As a mother of five, you can just imagine how many times I must have encountered emergencies. No. I am not in the mood to count those situations for I do not want to recall how many times I silently died. Yes. I died each emergency time then miraculously bounced back to life after 2 seconds. My mom, relatives and friends say that I am such a cool cucumber in times of stress and emergencies. That's what they think. I AM NOT A COOL CUCUMBER! I am petrified. I hyperventilate. I die!

The thing is even in times of undue stress, I do manage to present a cool exterior. My secret? Um... because I am a vociferous reader. I have read up on emergency procedures as early as I was 3 months pregnant with my first child. I have more or less learned to deal with panic attacks. Here are some pointers you can use to check your panic mode.

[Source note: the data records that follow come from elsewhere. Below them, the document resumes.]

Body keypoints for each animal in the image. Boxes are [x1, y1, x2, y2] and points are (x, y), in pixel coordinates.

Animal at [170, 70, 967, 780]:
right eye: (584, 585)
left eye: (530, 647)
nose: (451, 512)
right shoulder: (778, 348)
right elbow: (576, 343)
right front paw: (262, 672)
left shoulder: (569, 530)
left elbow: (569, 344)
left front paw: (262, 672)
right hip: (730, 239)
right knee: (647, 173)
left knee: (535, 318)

1.Learn CPR and first aid: Having first-aid skills makes you do useful actions instead of panic.

2. Grow you brain: Meaning, please use you brain - read, study, write, solve puzzles or any other activity to stimulate tour brain. The hippocampus, the part of the brain which calls up life experiences to moderate fear, shrinks.

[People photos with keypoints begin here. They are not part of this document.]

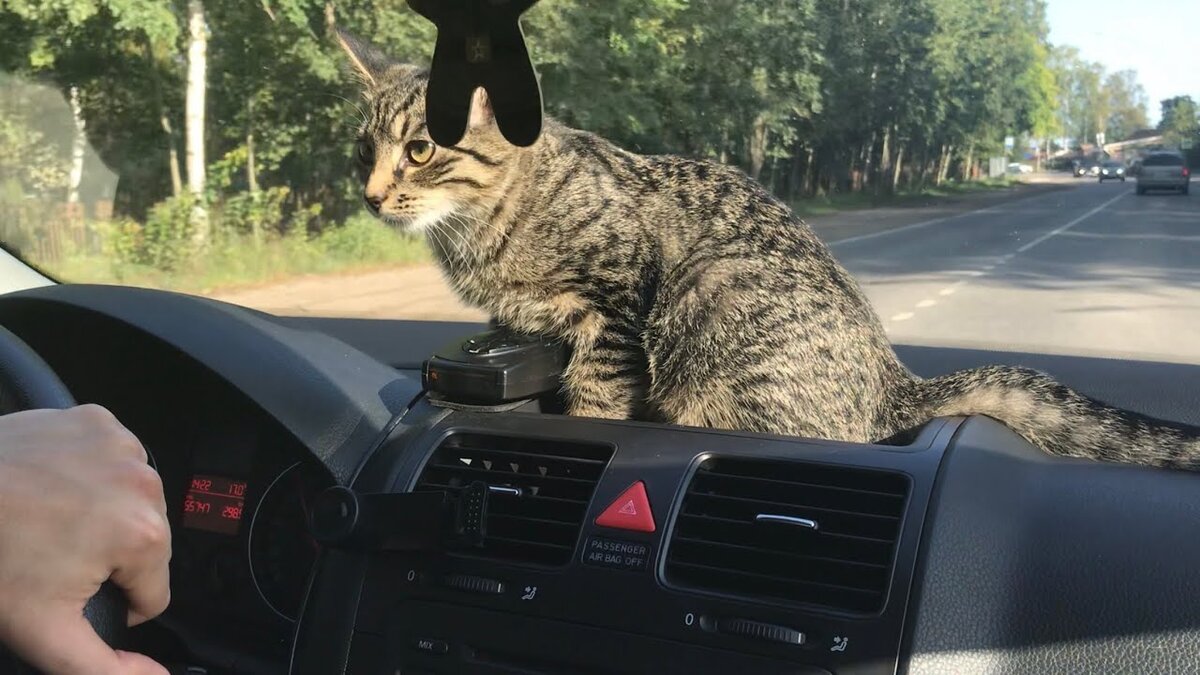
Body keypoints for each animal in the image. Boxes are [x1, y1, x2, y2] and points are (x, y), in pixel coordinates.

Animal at [338, 32, 1200, 468]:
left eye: (419, 150)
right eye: (362, 150)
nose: (372, 195)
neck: (482, 228)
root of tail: (894, 383)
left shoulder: (615, 304)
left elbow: (601, 398)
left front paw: (586, 426)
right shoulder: (526, 319)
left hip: (716, 289)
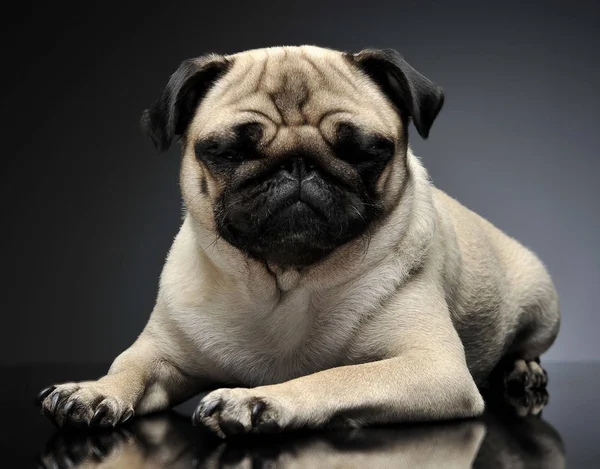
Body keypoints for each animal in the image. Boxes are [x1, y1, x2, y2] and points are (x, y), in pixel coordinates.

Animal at [37, 45, 560, 436]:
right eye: (228, 152)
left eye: (364, 151)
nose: (298, 165)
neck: (286, 283)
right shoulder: (161, 353)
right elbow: (129, 366)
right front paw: (93, 389)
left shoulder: (432, 366)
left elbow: (337, 377)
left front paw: (256, 400)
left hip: (542, 300)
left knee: (527, 344)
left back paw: (522, 371)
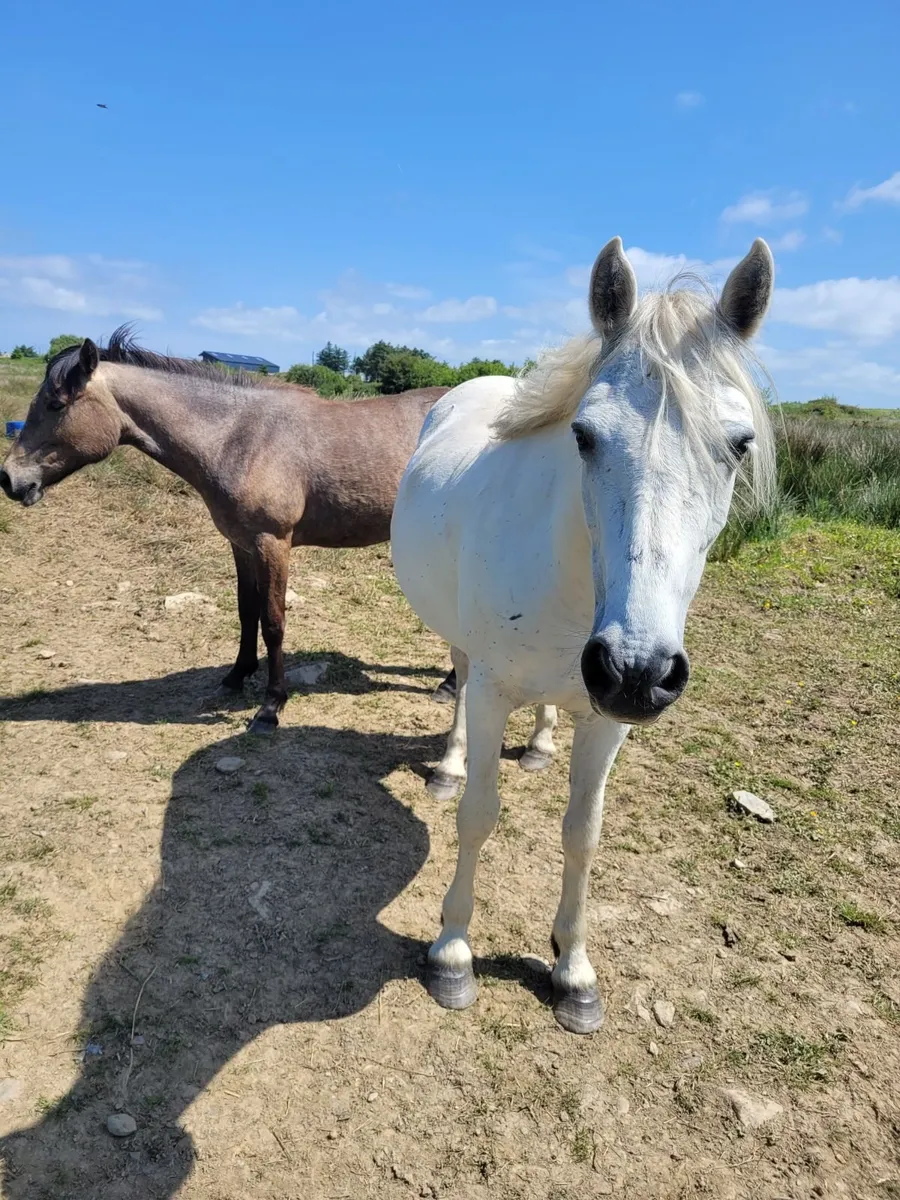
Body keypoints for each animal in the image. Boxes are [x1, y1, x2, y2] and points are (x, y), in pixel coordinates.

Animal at [0, 328, 455, 732]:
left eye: (56, 404)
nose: (8, 478)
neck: (238, 437)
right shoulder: (242, 544)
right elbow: (246, 611)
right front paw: (236, 677)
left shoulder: (273, 543)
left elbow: (273, 621)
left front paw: (270, 707)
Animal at [390, 236, 777, 1034]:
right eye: (584, 434)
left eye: (739, 445)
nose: (634, 670)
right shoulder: (494, 692)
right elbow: (479, 815)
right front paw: (452, 953)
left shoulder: (610, 724)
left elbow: (583, 833)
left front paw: (573, 969)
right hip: (464, 651)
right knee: (459, 683)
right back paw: (448, 765)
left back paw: (540, 745)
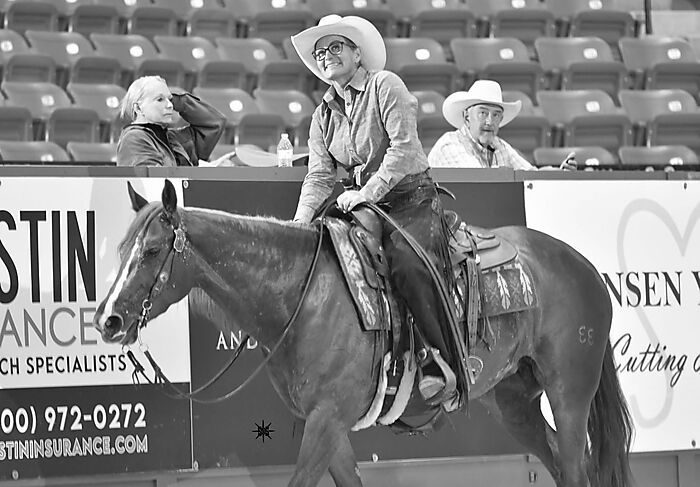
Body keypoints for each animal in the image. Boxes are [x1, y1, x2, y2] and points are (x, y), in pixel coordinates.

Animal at [93, 180, 633, 487]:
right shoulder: (327, 423)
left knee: (577, 466)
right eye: (121, 249)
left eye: (152, 250)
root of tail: (584, 266)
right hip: (515, 402)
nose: (108, 320)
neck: (303, 295)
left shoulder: (327, 418)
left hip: (570, 394)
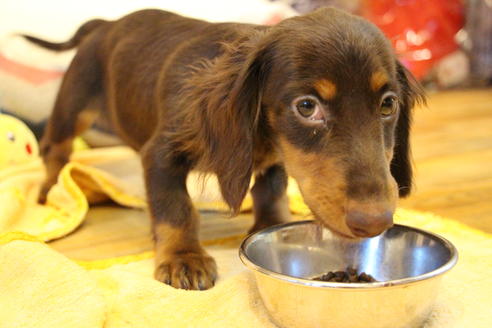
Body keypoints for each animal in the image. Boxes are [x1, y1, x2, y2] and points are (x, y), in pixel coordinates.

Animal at [26, 7, 422, 290]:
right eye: (307, 107)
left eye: (388, 104)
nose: (375, 221)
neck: (263, 135)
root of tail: (106, 24)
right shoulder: (161, 154)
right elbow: (176, 208)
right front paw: (183, 257)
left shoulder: (276, 158)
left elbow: (271, 189)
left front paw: (273, 224)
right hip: (71, 110)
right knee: (55, 152)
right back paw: (48, 193)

3. Imagine the worst: Plan A. Plan B. Even Plan C or D. Yesterday my daughters and some friends we were talking about how to repel a rapist. One idea was to tell the rapist that she i having her monthly period. Another one said, pretend to vomit and say you have to use the bathroom. Tell the rapist you have AIDS. Silly as the ideas may be, at least there's a plan.

4. Practice makes perfect: I have played over and over in my mind what to do in case my kid shallows an object and start to gag. I have visualized perfectly countless times. When daughter # 3 shallowed a key chain at the age of 1.5 years, I knew where to grab her to completely turn her upside down- whack her back - and dislodge the keychain from her throat. When daughter #4's turn came, it was a breeze.

5. SAP 100: Stop. Assess. Plan at 100 meters. Keep away from wild animals, maniacs, fire, car wrecks and the likes until you have decided the most useful and plausible strategy.

6. Determine risks versus benefits. Do you get in the burning house now or do you wait for help? Do you try to save the drowning person and risk drowning yourself too? The key is never endanger more people than can be saved.

7. Prioritise: Professional use this standard: red for critically injured people; yellow for moderately injured people; green for good to go. If there is tie\me for rescue, rescuers will definitely take the reds first. If time is crucial and there's not a second to spare, the rescuers take the green.

The best remedy I have in times of great panic and emergencies is prayer. My best rescue buddy is of course, God.